At least one of the following keys should be supplied in every record. Note that they will always be executed in order target_context, system, url, file, zenodo, update. For a different order, use two datasets and a parent dependency.

  • target_context An optional RDF named graph/context that will overwrite the default one produced by concataining <dataset_base_IRI> and <dataset>. not yet implemented
target_context: http://www.example.com/context/mytestcontext
  • system - A list of system command. This is a simple convenience provided by kgsteward which is not meant to be a replacement for serious make-like system (as git/dvc).
system:
  - rapper -c -i turtle input.ttl
  • file - Optional list of files containing RDF data. Wild card "*" can be used. The strategy to load the files depends on the use_file_server Boolean value. With GraphDB, if use_file_server is false there might be a maximum file size (200 MB by default (?)) and compressed files may not be supported.
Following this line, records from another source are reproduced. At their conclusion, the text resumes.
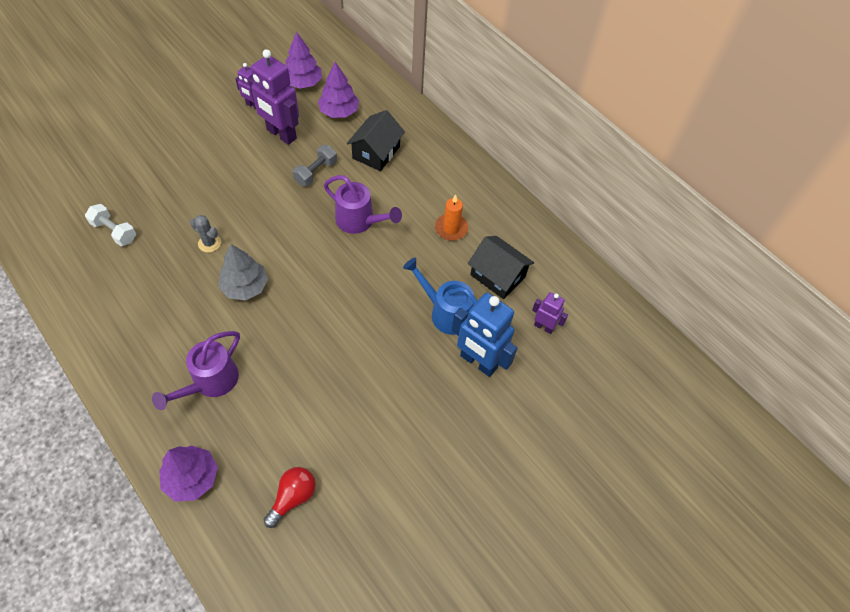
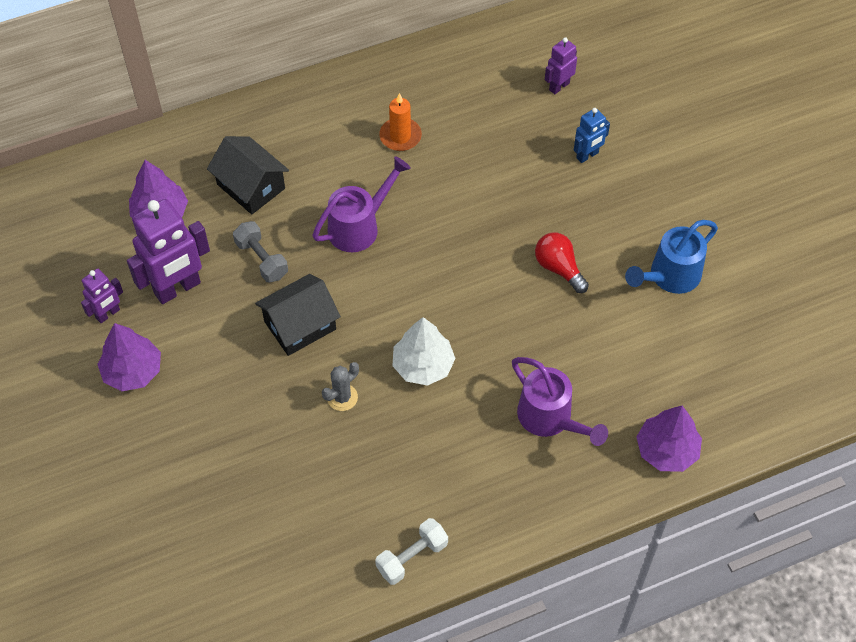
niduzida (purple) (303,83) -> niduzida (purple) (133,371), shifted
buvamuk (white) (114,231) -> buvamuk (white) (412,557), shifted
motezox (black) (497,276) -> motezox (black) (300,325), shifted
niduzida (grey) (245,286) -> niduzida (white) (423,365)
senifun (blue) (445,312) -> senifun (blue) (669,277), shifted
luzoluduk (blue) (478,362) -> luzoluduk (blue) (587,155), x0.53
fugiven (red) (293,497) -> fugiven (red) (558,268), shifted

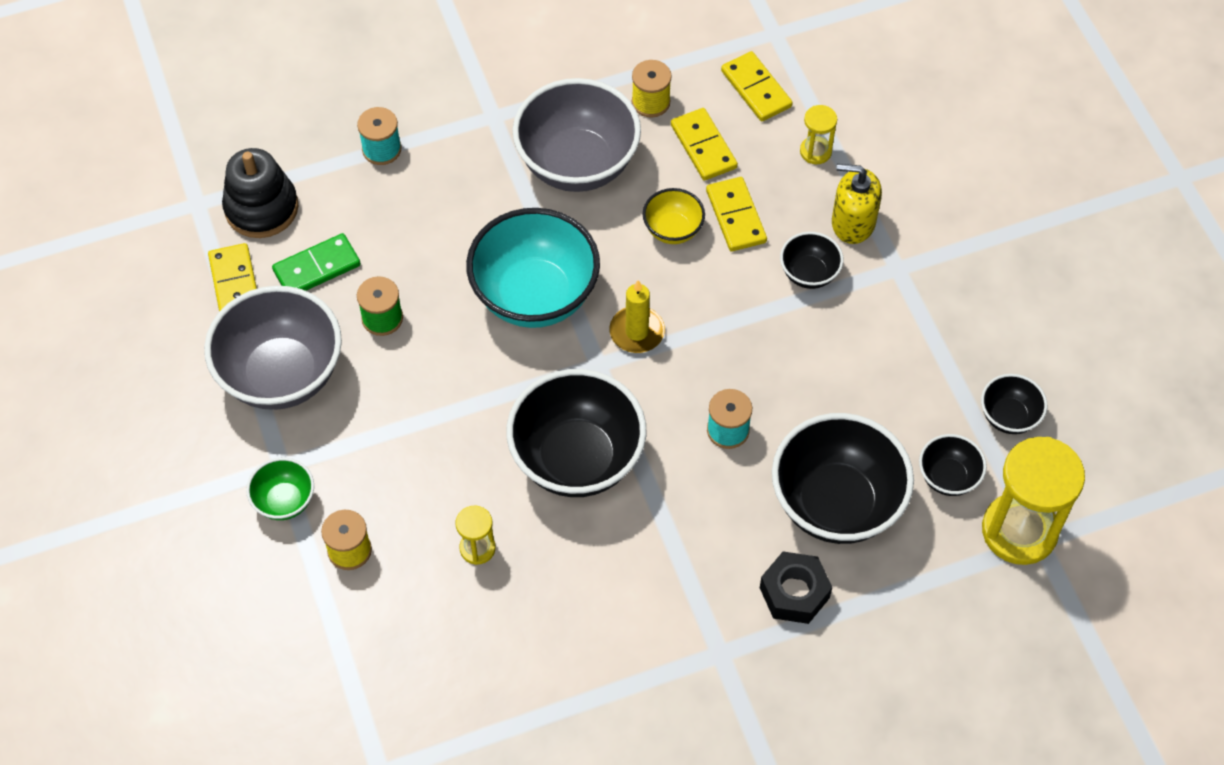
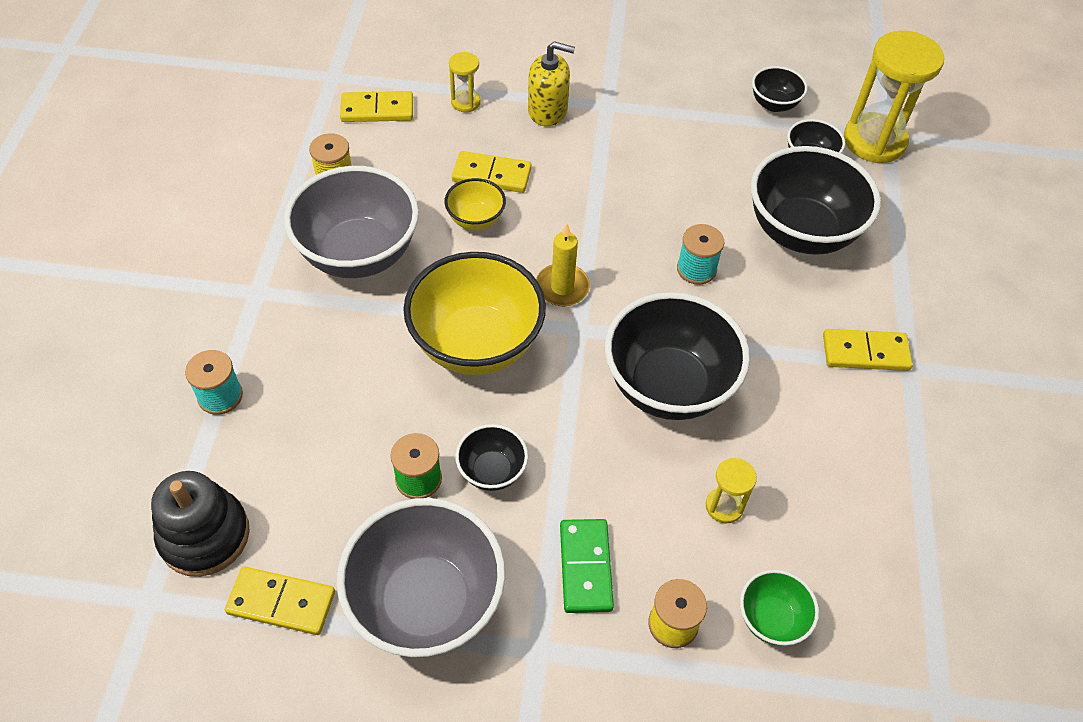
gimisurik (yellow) (703,146) -> gimisurik (yellow) (865,353), shifted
With use_file_server set to true these limitations are overcomed, but see the security warning described above.

  • url - Optional list of url from which to load RDF data

  • zenodo - Fetch turtle files from zenodo. This is a completely ad hoc command developped for ENPKG (), that would deserve to be better implemented/documented.

  • update - Optional list of SPARQL updates command. Each list item is either a filename, or a record with two keys file and replace.

  • source A YAML file with the syntax described here. This has only been tested with the graphs key. This proved useful to sepparate server-specfic parameters in the outer YAML file, and datasets content in in the inner YAML file.

  • parent A comma-separated list of dataset to encode dependency between datasets. Updating the parent datset will provoke the update of its children.